Handel, J S Bach, Smalley, Haydn: Mark Padmore (tenor), Australian Chamber Orchestra, Richard Tognetti (violin and director). Wigmore Hall, London, 21.4.2008 (BBr)

Georg Frideric Handel: Concerto Grosso in D minor, op.6, no.10 (1739)
J S Bach: Violin Concerto in A minor, BWV 1041 (c1730)
J S Bach: Cantata No.82, Ich habe genug (1727)
Roger Smalley: Strung Out for thirteen solo strings (1987/1988)
Franz Joseph Haydn: Symphony No.64 in A, Tempora mutantur (c1773)


I have always enjoyed the visits of the Australian Chamber Orchestra ever since I first heard them at the Brighton Festival in 1988, the year before Richard Tognetti took responsibility for it. In his 19 years at the helm he’s brought a freshness to programme building, to the playing and interpretation, made arrangements for them to play (the Pavel Haas 2nd String Quartet and a couple of the Debussy Préludes, for instance) and overseeing many premières of commissioned works.

Tonight’s concert was fairly typical of the Orchestra, albeit a bit unbalanced. The first half gave us the baroque; solid accounts of Handel and Bach, with Mark Padmore, surely one of our best tenors currently at work in the concert hall, a sympathetic soloist in Ich habe genug. The problem was that from where I was sitting the sound was bass heavy and the harpsichord albut inaudible; placing this most unassuming of keyboard instruments as if the player were conducting instead of side on to the audience with the lid up on a short stick did it no favours. And when Neal Peres da Costa changed to a small organ for the slow movement of the Bach Concerto and the whole of the Cantata there was hardly any audible difference.

After the interval, things changed. Smalley’s Strung Out was conceived for the 13 players to be placed in a straight line – two groups of six with the bass in the central position, separating them. This is a fine work. Starting as a frenetic moto perpetuo, punctuated by short moments of stasis, the music gradually metamorphoses into slower music punctuated by brief recollections of the fast music. In his programme note Smalley does himself a disservice by failing to mention the rich and intense lyricism of the slow music; this was bold writing, long melodic lines growing in passion, power and beauty. Fabulous stuff.

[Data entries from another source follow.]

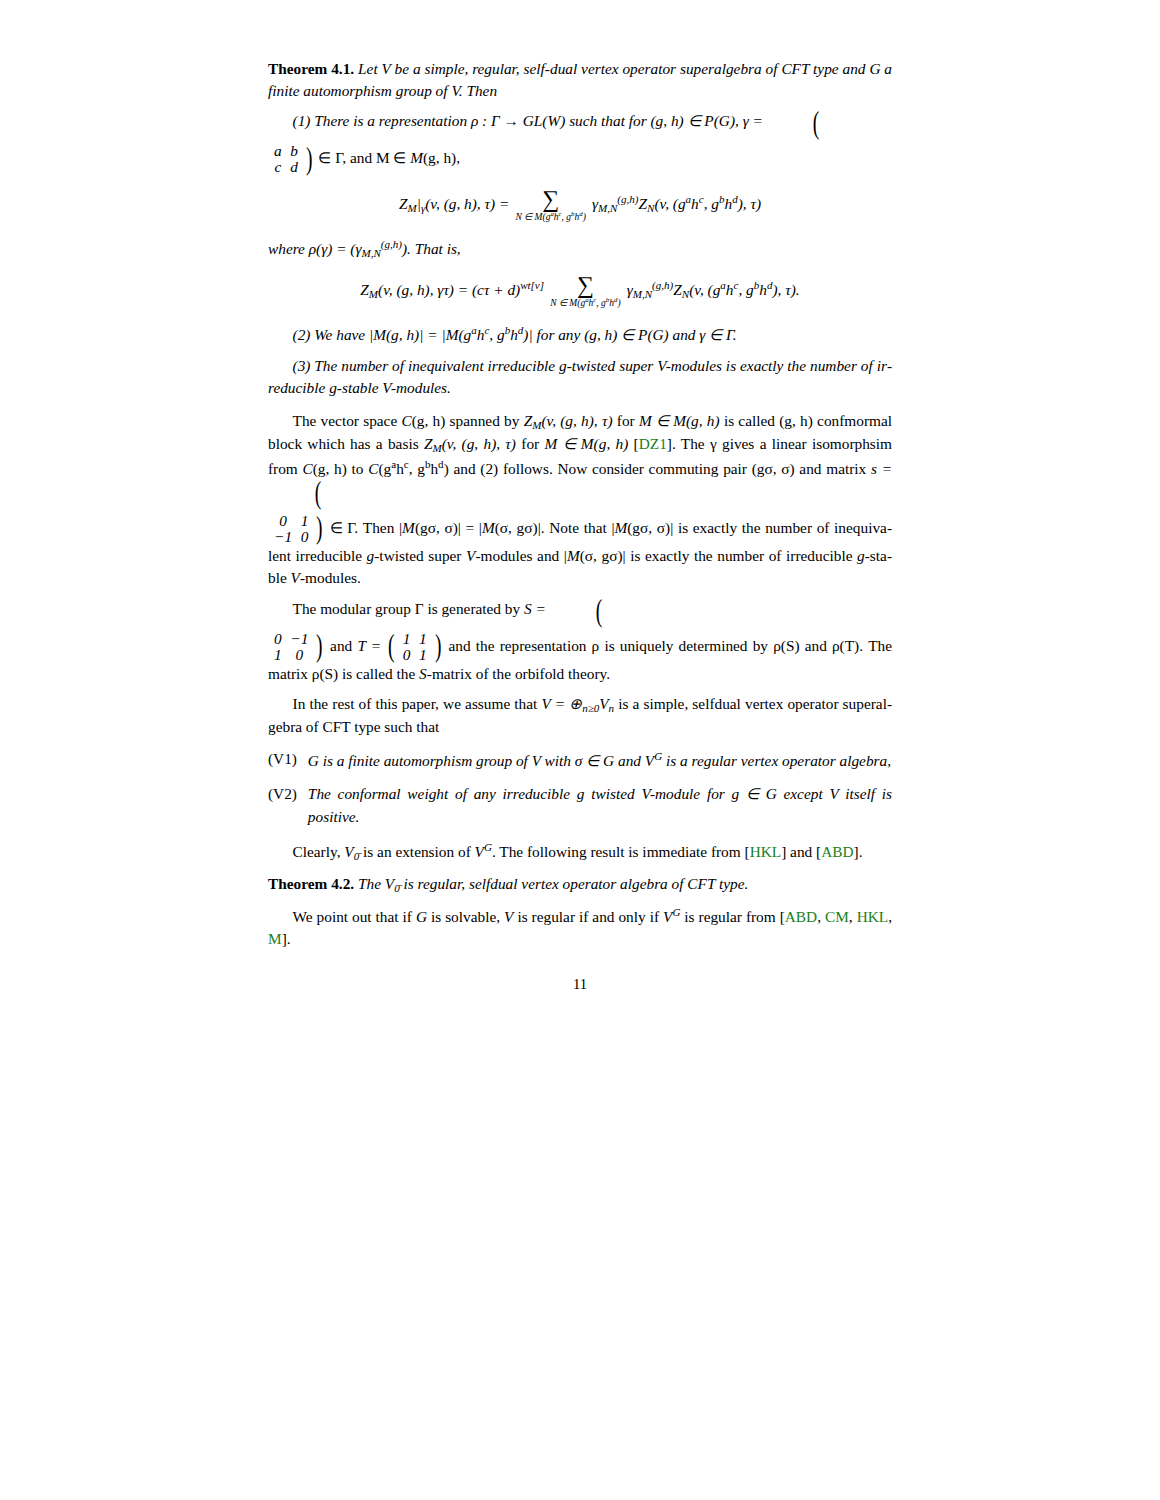Theorem 4.1. Let V be a simple, regular, self-dual vertex operator superalgebra of CFT type and G a finite automorphism group of V. Then
(1) There is a representation ρ : Γ → GL(W) such that for (g, h) ∈ P(G), γ = (
| a | b |
| c | d |
) ∈ Γ, and M ∈ M(g, h),
ZM|γ(v, (g, h), τ) = ∑N ∈ M(gahc, gbhd) γM,N(g,h) ZN(v, (gahc, gbhd), τ)
where ρ(γ) = (γM,N(g,h)). That is,
ZM(v, (g, h), γτ) = (cτ + d)wt[v] ∑N ∈ M(gahc, gbhd) γM,N(g,h) ZN(v, (gahc, gbhd), τ).
(2) We have |M(g, h)| = |M(gahc, gbhd)| for any (g, h) ∈ P(G) and γ ∈ Γ.
(3) The number of inequivalent irreducible g-twisted super V-modules is exactly the number of irreducible g-stable V-modules.
The vector space C(g, h) spanned by ZM(v, (g, h), τ) for M ∈ M(g, h) is called (g, h) confmormal block which has a basis ZM(v, (g, h), τ) for M ∈ M(g, h) [DZ1]. The γ gives a linear isomorphsim from C(g, h) to C(gahc, gbhd) and (2) follows. Now consider commuting pair (gσ, σ) and matrix s = (
| 0 | 1 |
| −1 | 0 |
) ∈ Γ. Then |M(gσ, σ)| = |M(σ, gσ)|. Note that |M(gσ, σ)| is exactly the number of inequivalent irreducible g-twisted super V-modules and |M(σ, gσ)| is exactly the number of irreducible g-stable V-modules.
The modular group Γ is generated by S = (
| 0 | −1 |
| 1 | 0 |
) and T = (
| 1 | 1 |
| 0 | 1 |
) and the representation ρ is uniquely determined by ρ(S) and ρ(T). The matrix ρ(S) is called the S-matrix of the orbifold theory.
In the rest of this paper, we assume that V = ⊕n≥0 Vn is a simple, selfdual vertex operator superalgebra of CFT type such that
(V1) G is a finite automorphism group of V with σ ∈ G and VG is a regular vertex operator algebra,
(V2) The conformal weight of any irreducible g twisted V-module for g ∈ G except V itself is positive.
Clearly, V0̄ is an extension of VG. The following result is immediate from [HKL] and [ABD].
Theorem 4.2. The V0̄ is regular, selfdual vertex operator algebra of CFT type.
We point out that if G is solvable, V is regular if and only if VG is regular from [ABD, CM, HKL, M].
11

The Haydn Symphony which followed was full of high spirits in the outer movements and minuet surrounding a slow movement of great probity. There was some reminiscence of the earlier Sturm und Drang works, nothing wrong with that, but this is Haydn moving into new territory, creating bigger and stronger works, with more variety in material and texture. For some reason it was thought fit to include the harpsichord (albut inaudible again) as continuo. Surely by this time Haydn had stopped using a continuo in his works. Everything here was clear and crisp, with a fine balance between the players – except the keyboard.

We were treated to two encores. The first was the finale from Ravel’s String Quartet in an arrangement by Tognetti which made it sound like a full blown symphonic movement, so powerful was the playing – I’ll never hear if in the same way again when I listen to the original version. Then, to finish the evening, Mark Padmore rejoined the Orchestra for a gorgeous Schumann miniature, in a subtle and beautiful arrangement by, I assume, Tognetti.

A fine concert yet I do feel that it would have been better to have dropped the Bach Concerto and given us another Australian work, both to compliment the Smalley and show us another side of Australian composition, the Orchestra has more than sufficient works in its repertoire for this. But I am carping a bit now. It was marvelous to welcome back the Australian Chamber Orchestra and to hear its fresh and exciting music making.